The temple is one of the nine Navagraha temples of Tamil Nadu and is a part of the popular Navagraha pilgrimage in the state - it houses the image of Shani (Saturn).

==Religious practices==
The temple priests perform the pooja (rituals) during festivals and on a daily basis. Like other Shiva temples of Tamil Nadu, the priests belong to the Shaivaite community. The temple rituals are performed six times a day; Ushatkalam at 5:30 a.m., Kalashanti at 8:00 a.m., Uchikalam at 12:00 p.m., Sayarakshai at 6:00 p.m., Irandamkalam at 8:00 p.m. and Arddha Jamam at 9:00 p.m. Each ritual comprises four steps: abhishekam (sacred bath), alankaram (decoration), naivedyam (food offering) and deepa aradhanai (waving of lamps) for both Dharbaranyeswarar and Praneswari Amman.
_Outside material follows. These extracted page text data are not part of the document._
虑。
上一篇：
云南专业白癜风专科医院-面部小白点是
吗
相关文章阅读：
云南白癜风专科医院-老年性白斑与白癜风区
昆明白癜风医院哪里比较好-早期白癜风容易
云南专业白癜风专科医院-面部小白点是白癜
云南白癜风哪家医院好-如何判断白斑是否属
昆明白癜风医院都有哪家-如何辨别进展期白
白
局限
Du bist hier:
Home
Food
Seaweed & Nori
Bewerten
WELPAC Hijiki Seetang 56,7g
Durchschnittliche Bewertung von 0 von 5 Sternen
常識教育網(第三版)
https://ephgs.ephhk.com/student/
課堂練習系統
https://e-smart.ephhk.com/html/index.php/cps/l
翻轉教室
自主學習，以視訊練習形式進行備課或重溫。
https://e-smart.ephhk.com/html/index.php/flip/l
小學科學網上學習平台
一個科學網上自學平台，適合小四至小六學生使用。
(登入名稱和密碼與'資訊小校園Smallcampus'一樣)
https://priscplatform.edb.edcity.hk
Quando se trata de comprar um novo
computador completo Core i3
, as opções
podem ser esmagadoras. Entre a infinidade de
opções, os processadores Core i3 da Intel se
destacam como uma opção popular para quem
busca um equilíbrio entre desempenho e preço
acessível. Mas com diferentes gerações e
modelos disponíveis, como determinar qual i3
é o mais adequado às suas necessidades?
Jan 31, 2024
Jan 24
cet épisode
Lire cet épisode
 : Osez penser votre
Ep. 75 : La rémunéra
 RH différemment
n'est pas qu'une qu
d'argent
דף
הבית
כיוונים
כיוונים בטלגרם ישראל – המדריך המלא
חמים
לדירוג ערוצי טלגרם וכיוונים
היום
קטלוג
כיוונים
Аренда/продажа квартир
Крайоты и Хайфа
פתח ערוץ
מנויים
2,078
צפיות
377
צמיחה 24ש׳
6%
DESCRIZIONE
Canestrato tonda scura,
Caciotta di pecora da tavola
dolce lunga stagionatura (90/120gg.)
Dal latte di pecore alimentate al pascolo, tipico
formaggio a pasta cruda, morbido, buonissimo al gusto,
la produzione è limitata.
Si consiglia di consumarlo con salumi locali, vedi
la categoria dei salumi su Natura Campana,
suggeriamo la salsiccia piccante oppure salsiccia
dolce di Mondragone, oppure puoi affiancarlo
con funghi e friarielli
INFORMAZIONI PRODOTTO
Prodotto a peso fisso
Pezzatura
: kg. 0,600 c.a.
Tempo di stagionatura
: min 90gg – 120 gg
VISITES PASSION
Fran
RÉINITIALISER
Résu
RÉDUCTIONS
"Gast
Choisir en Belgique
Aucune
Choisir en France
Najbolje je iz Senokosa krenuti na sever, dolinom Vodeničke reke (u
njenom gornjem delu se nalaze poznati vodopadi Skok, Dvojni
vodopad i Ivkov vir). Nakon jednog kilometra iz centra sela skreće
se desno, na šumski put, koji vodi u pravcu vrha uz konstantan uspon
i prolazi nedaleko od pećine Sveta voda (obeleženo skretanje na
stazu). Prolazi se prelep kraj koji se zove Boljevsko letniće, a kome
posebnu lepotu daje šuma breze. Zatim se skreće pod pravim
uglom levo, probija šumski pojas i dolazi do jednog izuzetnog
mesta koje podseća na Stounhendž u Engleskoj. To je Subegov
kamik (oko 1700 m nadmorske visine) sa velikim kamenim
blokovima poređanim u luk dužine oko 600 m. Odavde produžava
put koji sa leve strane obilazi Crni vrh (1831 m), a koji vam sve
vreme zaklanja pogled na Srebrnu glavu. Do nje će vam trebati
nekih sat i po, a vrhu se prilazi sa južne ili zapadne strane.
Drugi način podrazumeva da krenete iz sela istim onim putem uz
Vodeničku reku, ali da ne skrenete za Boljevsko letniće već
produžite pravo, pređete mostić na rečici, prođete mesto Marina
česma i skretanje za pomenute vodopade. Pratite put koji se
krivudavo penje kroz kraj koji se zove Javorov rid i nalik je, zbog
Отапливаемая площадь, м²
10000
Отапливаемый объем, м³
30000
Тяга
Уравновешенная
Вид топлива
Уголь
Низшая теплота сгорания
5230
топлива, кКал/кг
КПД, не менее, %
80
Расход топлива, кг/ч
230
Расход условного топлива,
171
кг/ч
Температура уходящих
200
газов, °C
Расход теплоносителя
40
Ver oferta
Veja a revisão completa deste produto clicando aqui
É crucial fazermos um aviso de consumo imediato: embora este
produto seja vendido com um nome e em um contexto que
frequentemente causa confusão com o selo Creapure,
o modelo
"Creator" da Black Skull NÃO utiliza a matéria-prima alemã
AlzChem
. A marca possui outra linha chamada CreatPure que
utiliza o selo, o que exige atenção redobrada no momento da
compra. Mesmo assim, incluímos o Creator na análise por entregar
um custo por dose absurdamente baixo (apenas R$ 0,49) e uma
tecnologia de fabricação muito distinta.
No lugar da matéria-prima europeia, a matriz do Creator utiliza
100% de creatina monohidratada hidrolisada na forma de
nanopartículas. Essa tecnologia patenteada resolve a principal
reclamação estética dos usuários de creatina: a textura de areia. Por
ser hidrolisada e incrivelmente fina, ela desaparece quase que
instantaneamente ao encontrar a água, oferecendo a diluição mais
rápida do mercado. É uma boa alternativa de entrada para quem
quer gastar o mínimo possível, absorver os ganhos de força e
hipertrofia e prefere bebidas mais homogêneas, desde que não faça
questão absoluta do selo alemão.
The worship is held amidst music with nagaswaram (pipe instrument) and tavil (percussion instrument), religious instructions in the Vedas read by priests and prostration by worshippers in front of the temple mast. There are weekly rituals like somavaram and sukravaram, fortnightly rituals like pradosham and monthly festivals like amavasai (new moon day), kruttika, purnima (full moon day) and chaturthi.